══ Excerpt provided
How does this help us determine what we might see in our sample of size one?
One thing we can now do is describe the observed height of a person in terms of number of standard deviations from the mean. If I sample a person who is 5 feet tall, that person is 7 inches shorter than 5’7”, so they are (7 inches divided by 4 inches = ) 1.75 standard deviations below the mean.
If you sample a person who is 6 feet tall, that person is 5 inches taller than 5’7”, so (5 inches divided by 4 inches equals) 1.25 standard deviations above the mean.
Thus, we can say that my sample was more “unlucky”, or more extreme than yours!
This calculation is called the standardized score or z-score. In general, it is computed as follows (with “standard deviation” abbreviated to “SD”):
\text{z-score} = \frac{ \text{observed value} - \text{presumed parameter}}{\text{SD of observed value}}
In addition to allowing us to compare two values - like my 5 foot tall person and my 6 foot tall person - the standardized score gives us a rough idea of how often we should expect to see that value in a random observation. A value that has a z-score of 3 is approximately 3 standard deviations from the mean, so that value is very uncommon in the population. A value with a z-score of 0.5, on the other hand, is less than one standard deviation from the mean and thus is not at all rare.
In the above, we are using vague terms like “not very rare” or “quite uncommon” to describe the possible values in our sample. In general, we can’t say much more specific than that, since we don’t know all of the true values in the whole population.
Later in this course, we will learn how to use information about the mean standard deviation to be more specific about the values we expect.
6.3 Sample size and uncertainty
We’ve just seen how the standard deviation gives us an idea of the range of values we might reasonably expect when you and I each sample one person and ask their height.
════
**Brief 1:**
According to the excerpt on z-scores, how many standard deviations below the mean is a sampled person who is 5 feet tall?
══ Data in this exercise
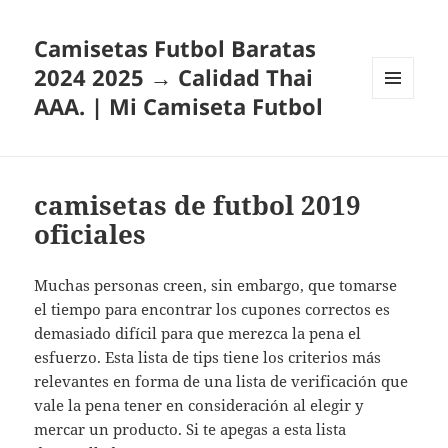
Camisetas Futbol Baratas
2024 2025 → Calidad Thai
AAA. | Mi Camiseta Futbol
MENÚ
Y
WIDGETS
camisetas de futbol 2019
oficiales
Muchas personas creen, sin embargo, que tomarse
el tiempo para encontrar los cupones correctos es
demasiado difícil para que merezca la pena el
esfuerzo. Esta lista de tips tiene los criterios más
relevantes en forma de una lista de verificación que
vale la pena tener en consideración al elegir y
mercar un producto. Si te apegas a esta lista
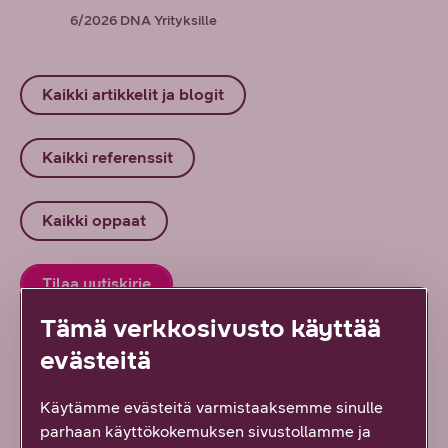
6/2026
DNA Yrityksille
Kaikki artikkelit ja blogit
Kaikki referenssit
Kaikki oppaat
Tilaa uutiskirje
Tämä verkkosivusto käyttää
Ota yhteyttä
evästeitä
Käytämme evästeitä varmistaaksemme sinulle
parhaan käyttökokemuksen sivustollamme ja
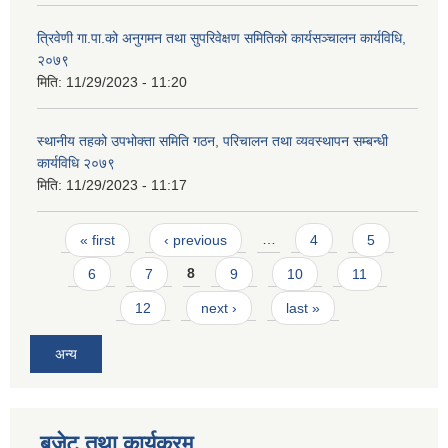
त्रिवेणी गा.पा.को अनुगमन तथा सुपरिवेक्षण समितिको कार्यसञ्चालन कार्यविधि,
२०७९
मिति:
11/29/2023 - 11:20
स्थानीय तहको उपभोक्ता समिति गठन, परिचालन तथा व्यवस्थापन सम्बन्धी
कार्यविधि २०७९
मिति:
11/29/2023 - 11:17
Pages
« first
‹ previous
…
4
5
6
7
8
9
10
11
12
next ›
last »
अन्य
बजेट तथा कार्यक्रम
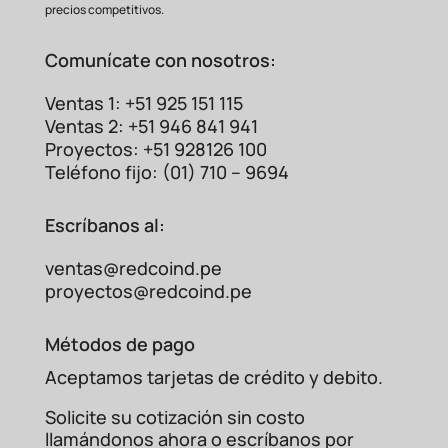
precios competitivos.
contactos internos contra la
Protección
oxidación y los
Superior
Comunícate con nosotros:
contaminantes,
asegurando
una operación segura.
Ventas 1: +51 925 151 115
Separa eficazmente el
Ventas 2: +51 946 841 941
circuito de control de baja
Proyectos: +51 928126 100
Aislamiento
tensión (bobina) del circuito
Teléfono fijo: (01) 710 – 9694
Eléctrico
de potencia de alta
tensión,
previniendo daños a
Escríbanos al:
componentes sensibles.
¿Por Qué Usar un
Relevador como el
ventas@redcoind.pe
MKS2PIAC240?
proyectos@redcoind.pe
La función principal de este componente es
Métodos de pago
permitir que una señal
eléctrica de bajo
poder (por ejemplo, desde un temporizador,
Aceptamos tarjetas de crédito y debito.
sensor o
microcontrolador) controle un
Solicite su cotización sin costo
circuito completamente independiente que
llamándonos ahora o escríbanos por
maneja
cargas mucho más grandes, como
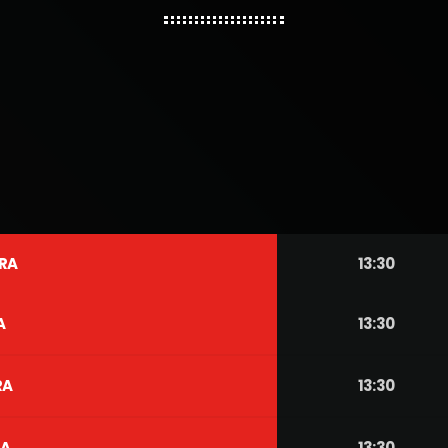
RA
13:30
A
13:30
RA
13:30
RA
13:30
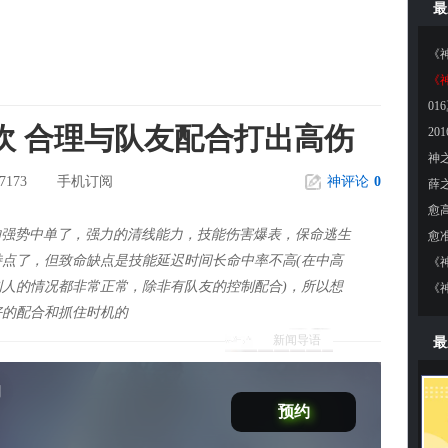
最
《
01
坎 合理与队友配合打出高伤
7173
手机订阅
神评论
0
E的强势中单了，强力的清线能力，技能伤害爆表，保命逃生
点了，但致命缺点是技能延迟时间长命中率不高(在中高
人的情况都非常正常，除非有队友的控制配合)，所以想
好的配合和抓住时机的
新闻导语
最
劫
预约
════
**Brief 2:**
Convert the records into a JSON list of strings, one string per line, beginning at the start of the records and going through the line with "parhaan käyttökokemuksen sivustollamme ja". Leave out the pictures and skip blank lines.

**Result 1:**
1.75 standard deviations below the mean.

**Result 2:**
[
  "Camisetas Futbol Baratas",
  "2024 2025 → Calidad Thai",
  "AAA. | Mi Camiseta Futbol",
  "MENÚ",
  "Y",
  "WIDGETS",
  "camisetas de futbol 2019",
  "oficiales",
  "Muchas personas creen, sin embargo, que tomarse",
  "el tiempo para encontrar los cupones correctos es",
  "demasiado difícil para que merezca la pena el",
  "esfuerzo. Esta lista de tips tiene los criterios más",
  "relevantes en forma de una lista de verificación que",
  "vale la pena tener en consideración al elegir y",
  "mercar un producto. Si te apegas a esta lista",
  "6/2026",
  "DNA Yrityksille",
  "Kaikki artikkelit ja blogit",
  "Kaikki referenssit",
  "Kaikki oppaat",
  "Tilaa uutiskirje",
  "Tämä verkkosivusto käyttää",
  "Ota yhteyttä",
  "evästeitä",
  "Käytämme evästeitä varmistaaksemme sinulle",
  "parhaan käyttökokemuksen sivustollamme ja"
]